The construction landscape is littered with the bodies of failed projects, grandly envisioned in 2005 and all but abandoned in 2011.  The question--What becomes of the tax exempt status of the bonds? 

Loss of the tax exemption would require Congel to pay higher interest rates on the bonds to compensate investors, who would suddenly be required to pay income taxes on the interest they earned. The increased cost would depend on the interest rate spread between taxable and tax-exempt bonds at the time of the IRS ruling. In 2005, a Destiny USA executive estimated the tax exemption would save the developer about $120 million over the 30-year term of the bonds.

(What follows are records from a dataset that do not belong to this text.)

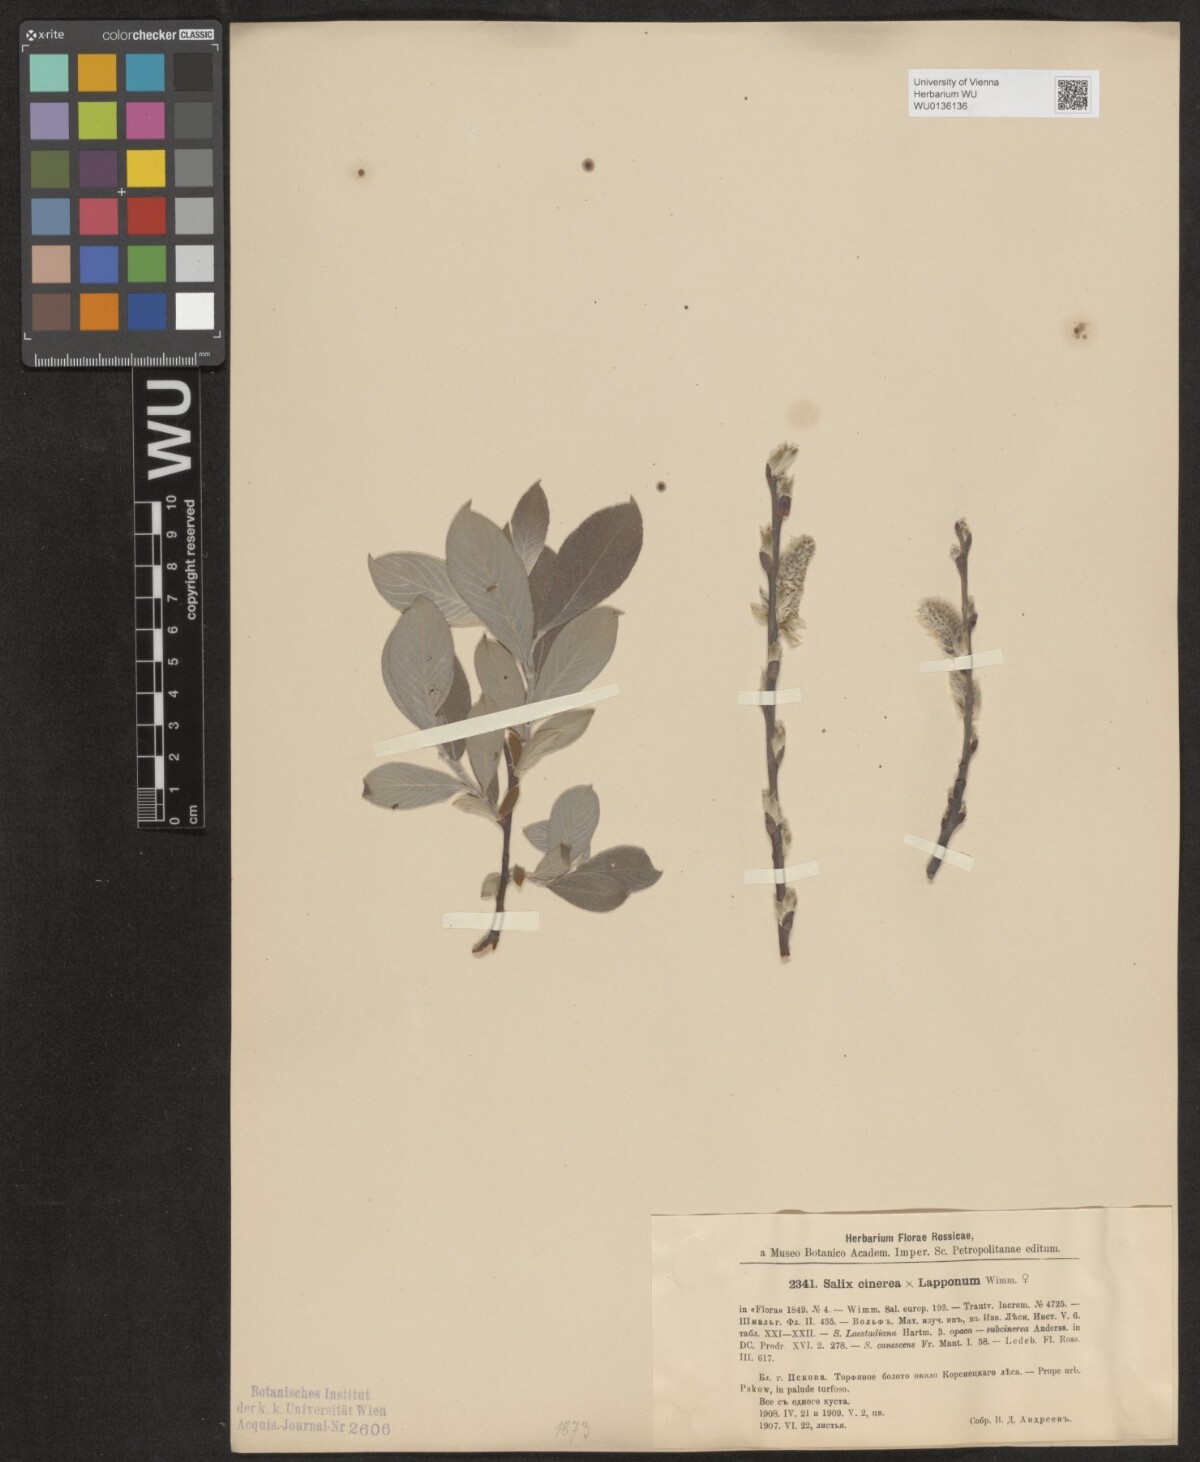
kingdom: Plantae
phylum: Tracheophyta
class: Magnoliopsida
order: Malpighiales
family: Salicaceae
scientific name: Salicaceae
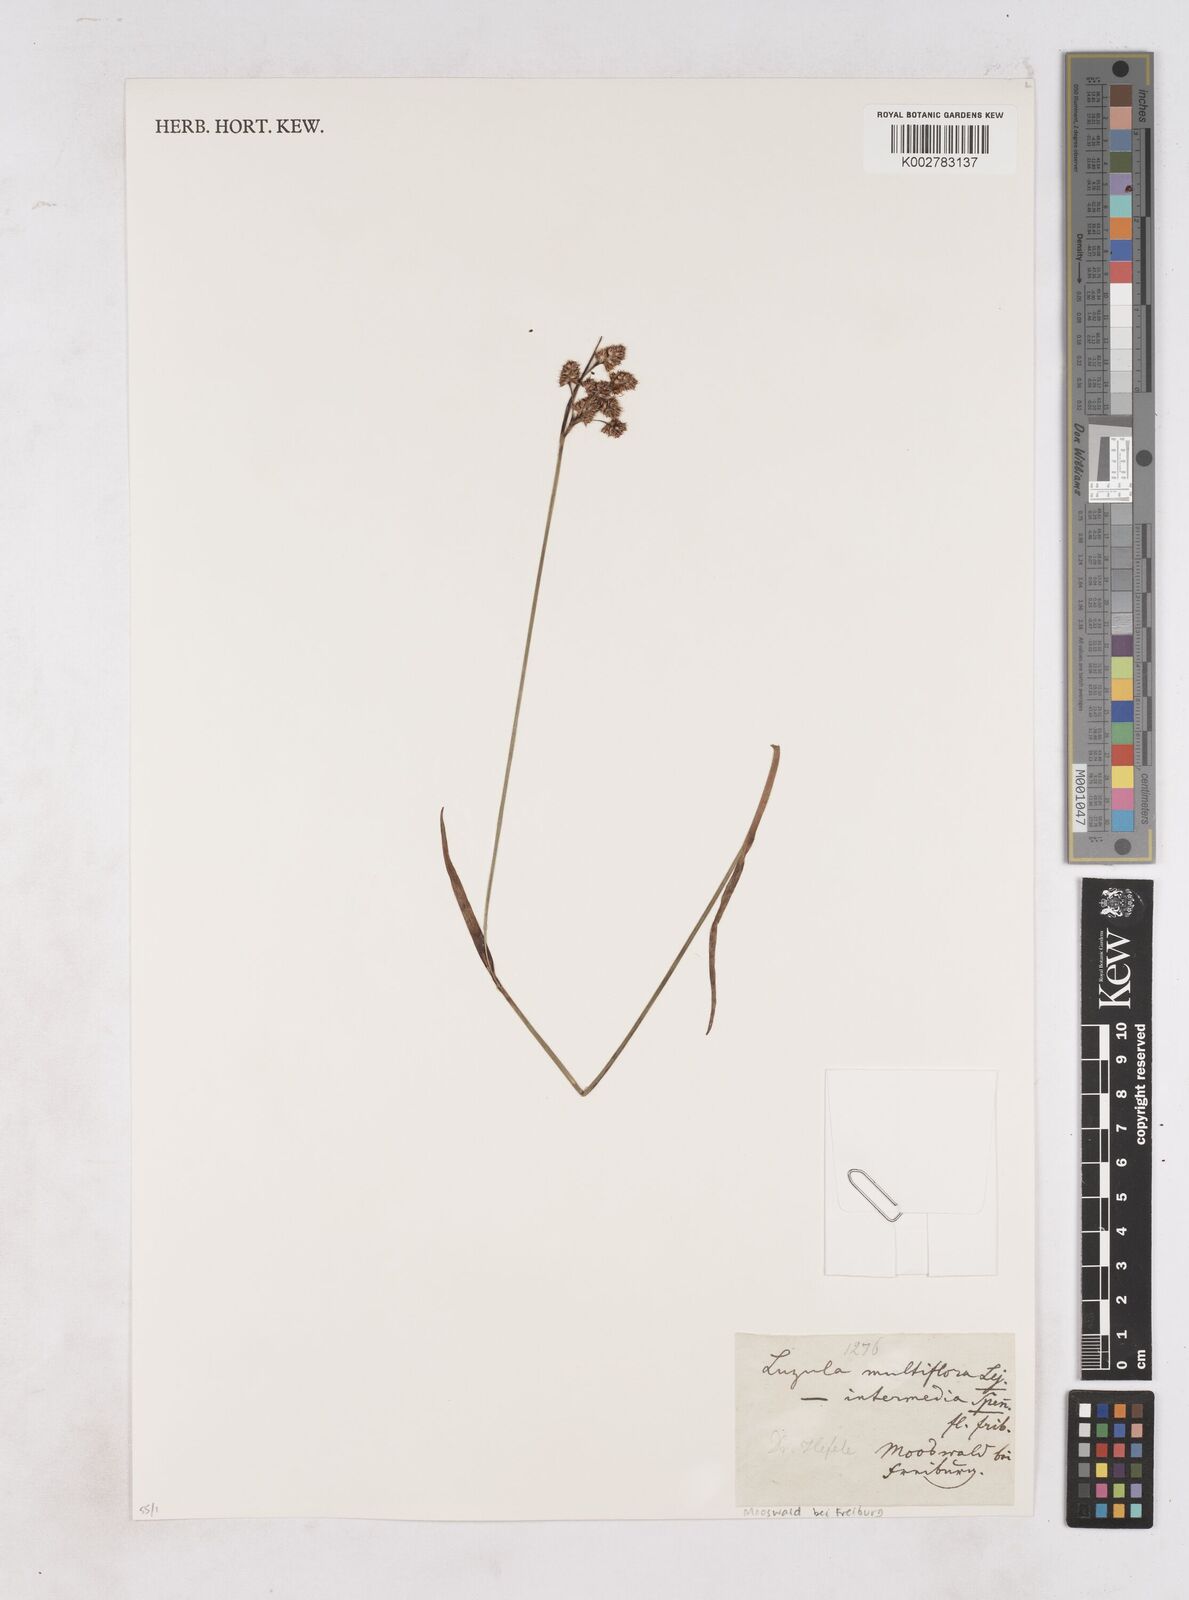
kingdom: Plantae
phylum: Tracheophyta
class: Liliopsida
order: Poales
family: Juncaceae
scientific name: Juncaceae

If the IRS chooses to rescind the tax exempt status of the bonds, there could be a flood of legal fallout.  A few possibilities: 

  1. Investors, particularly institutional investors, now forced to pay taxes on their previously exempt bonds could sue Congel. 
  2. Government entities, like the Syracuse Industrial Development Authority, could pursue Congel. Although the SIDA did not put up any money outright, it gave the project a 30 year tax abatement, presumably on the premise that completion of the project would bring economic development.  If the project would not have gone forward without the $228 million in green bonds, SIDA might have grounds for seeking its property taxes.
  3. Citibank and Congel entered into a settlement under which Citibank agreed to disburse the remainder of the $$155 million construction loan on the project.  If the project is devalued by the impact of the tax issue, Congel may be in breach of whatever settlement he came to with Citibank.
  4. According to the Post-Standard, the developer’s attorneys now say the promised conservation and technology goals will not be achieved with the current expansion and may never be achieved, even if future phases of Destiny are built. if the Federal government can prove that Congel fraudulently represented that the project would have the green features, this may be additional grounds for a suit.

However, Congel almost certainly protected himself and his development company behind a single purpose entity to develop the Carousel Center.  If, at the end of the day, the only asset the single purpose entity has is the partially completed Carousel/Destiny USA Center, investors, the government and the people of Syracuse may have been taken for a ride.